9. The apparatus of claim 6, wherein the ipsilateral incident angle includes an azimuth (an ipsilateral azimuth) and an altitude (an ipsilateral altitude) of the sound source with respect to the ipsilateral ear and the contralateral incident angle includes an azimuth (a contralateral azimuth) and an altitude (a contralateral altitude) of the sound source with respect to the contralateral ear, and

the direction renderer selects the ipsilateral direction filter based on the ipsilateral azimuth and the ipsilateral altitude and selects the contralateral direction filter based on the contralateral azimuth and the contralateral altitude.

10. The apparatus of claim 9, wherein the direction renderer obtains head rotation information of the listener and the head rotation information of the listener includes information on at least one of yaw, roll and pitch of the head of the listener, calculates a change of the ipsilateral incident angle and the contralateral incident angle based on the head rotation information of the listener, and selects the ipsilateral direction filter and the contralateral direction filter based on the changed ipsilateral incident angle and contralateral incident angle.

11. The apparatus of claim 10, wherein when the head of the listener rolls, any one of the ipsilateral altitude and the contralateral altitude is increased and the other one is decreased, and the direction renderer selects the ipsilateral direction filter and the contralateral direction filter based on the changed ipsilateral altitude and contralateral altitude.

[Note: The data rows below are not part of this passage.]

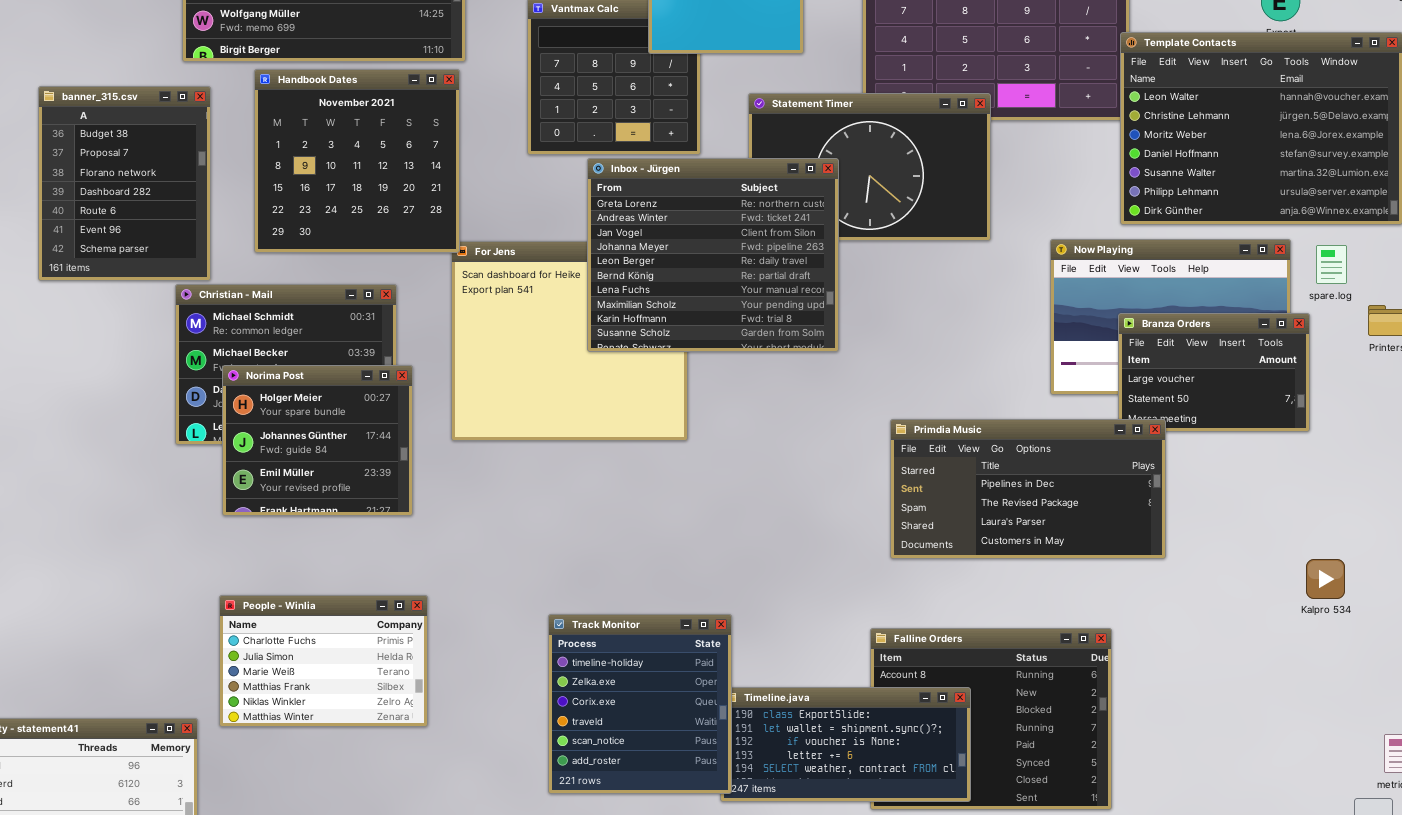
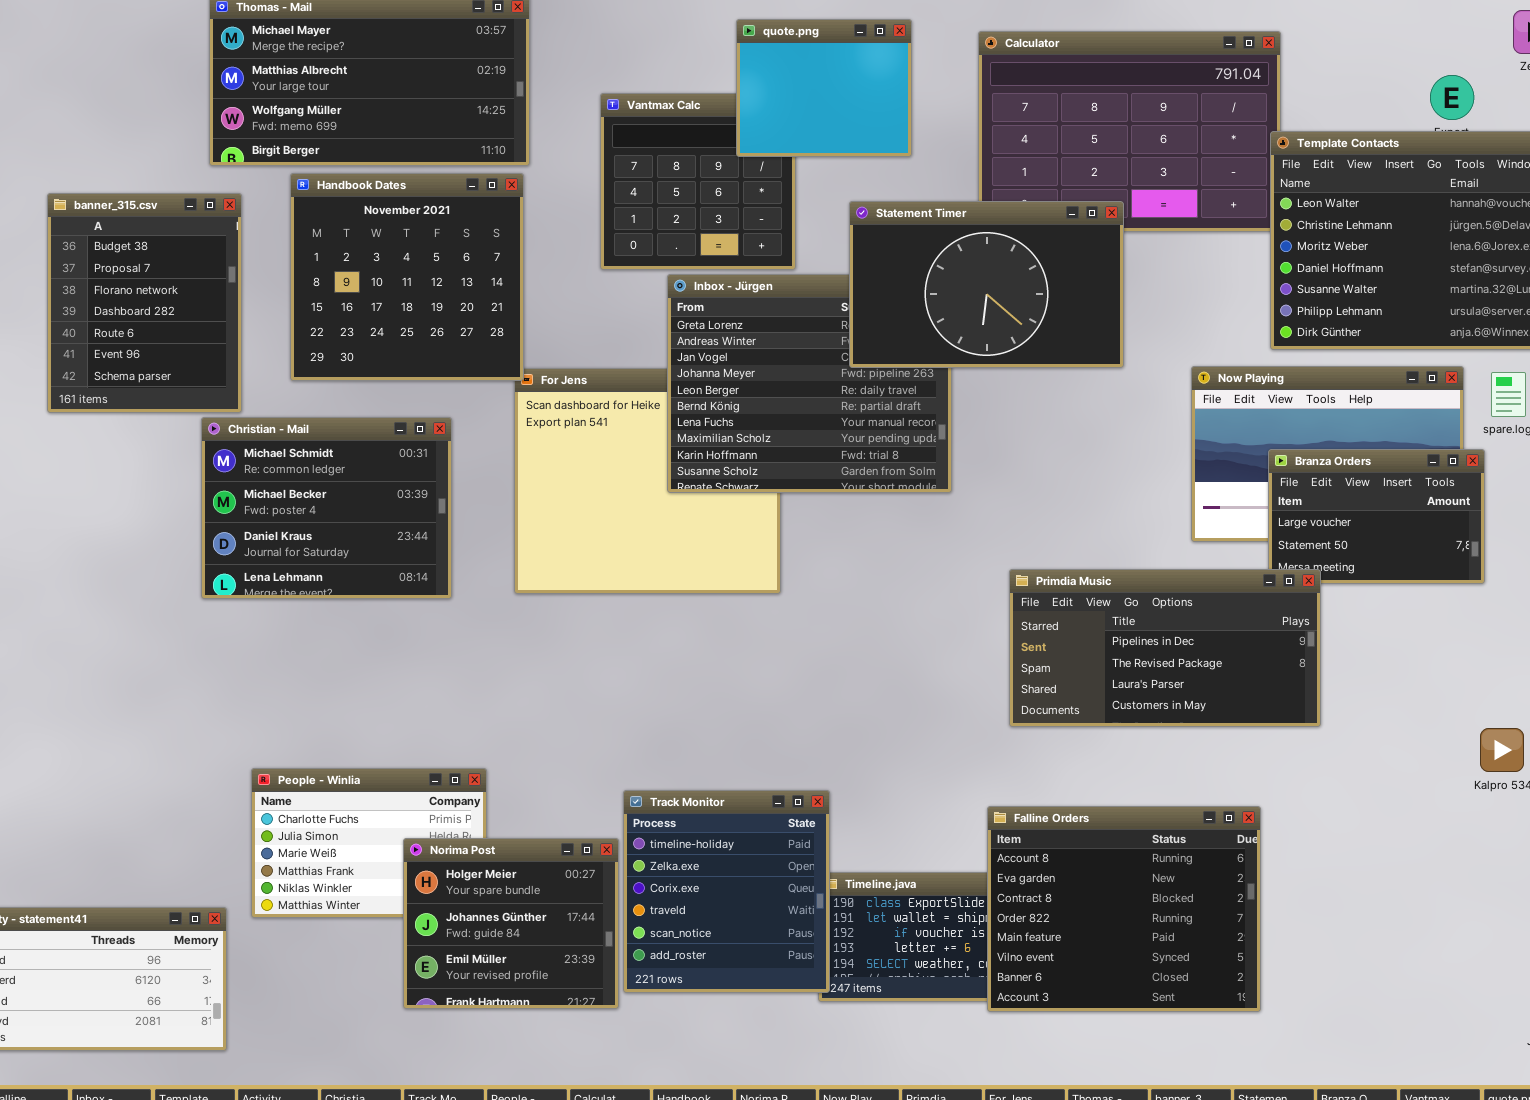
Statement Timer: [748,93,991,241] -> [849,201,1124,368], raised
Norima Post: [222,365,413,516] -> [403,838,619,1009], moved
Falline Orders: [870,628,1112,810] -> [987,806,1261,1012], raised

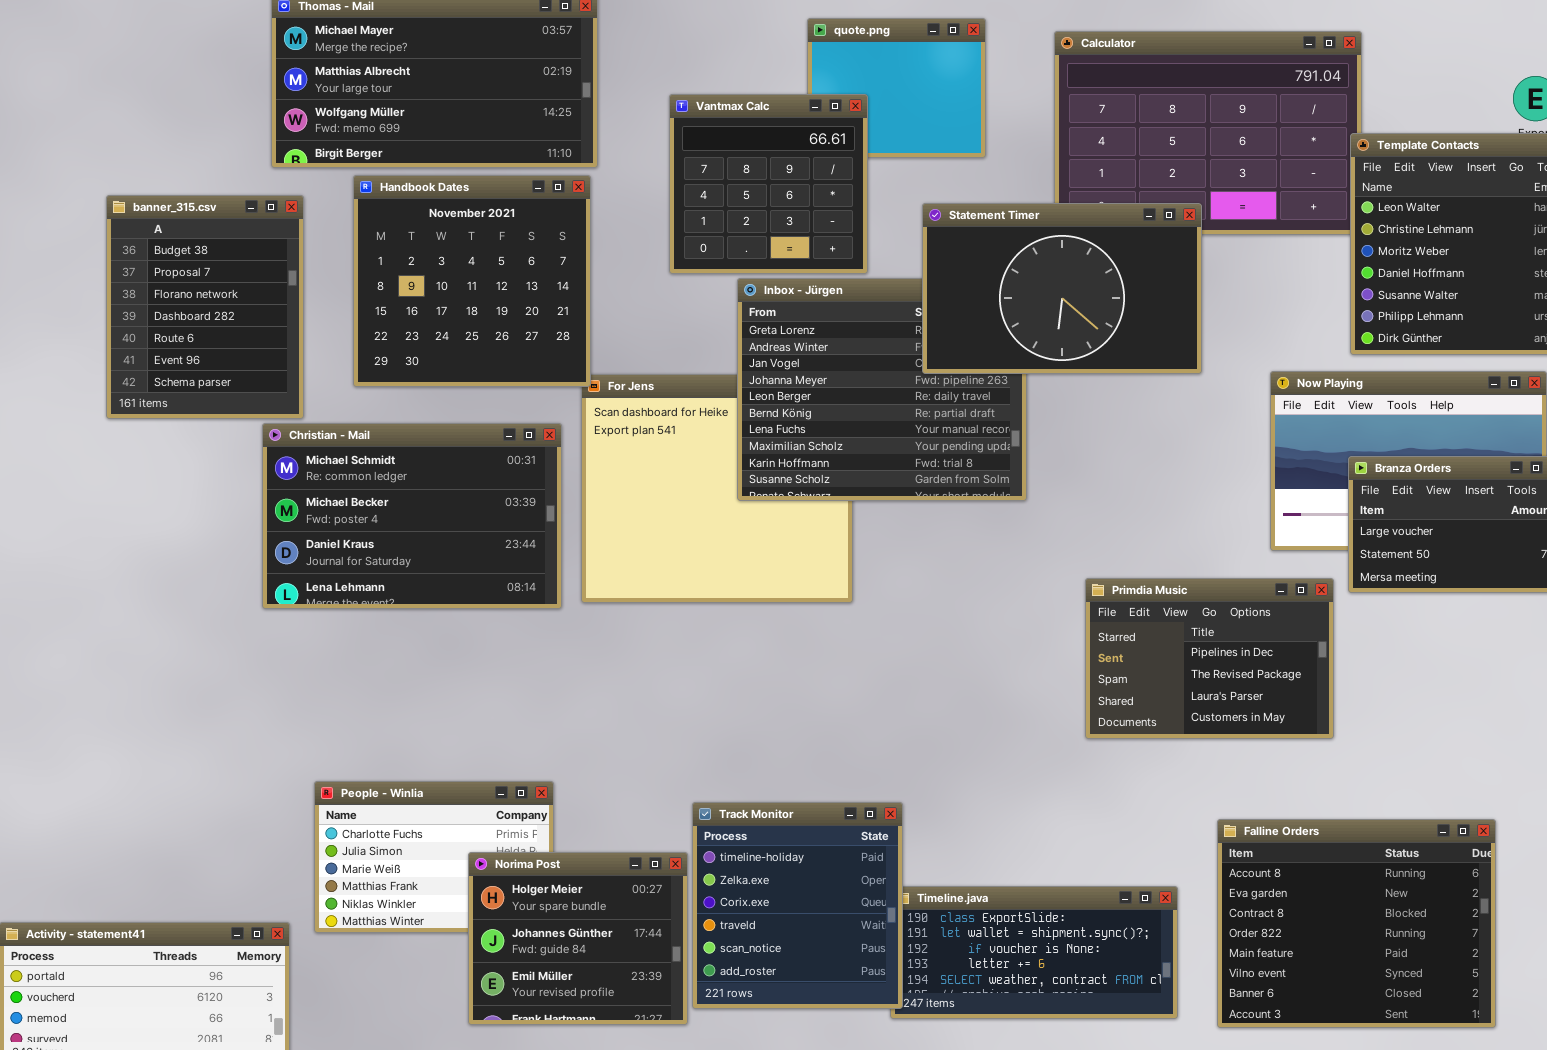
Vantmax Calc: [600,93,796,270] -> [669,94,868,274], raised
Christian - Mail: [201,417,452,599] -> [262,423,562,609], resized
Primdia Music: [1009,569,1321,727] -> [1085,578,1334,739], resized
Falline Orders: [987,806,1261,1012] -> [1217,819,1496,1028], moved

12. An audio signal processing method which performs binaural filtering on an input audio signal, the method comprising:

obtaining information on a distance (an ipsilateral distance) and an incident angle (an ipsilateral incident angle) of a sound source with respect to an ipsilateral ear of the listener;

obtaining information on a distance (a contralateral distance) and an incident angle (a contralateral incident angle) of the sound source with respect to a contralateral ear of the listener;

determining an ipsilateral distance filter based on at least one of the obtained information of the ipsilateral distance and the ipsilateral incident angle;

determining a contralateral distance filter based on at least one of the obtained information of the contralateral distance and the contralateral incident angle;

filtering the input audio signal by the determined ipsilateral distance filter to generate an ipsilateral output signal; and

filtering the input audio signal by the determined contralateral distance filter to generate a contralateral output signal.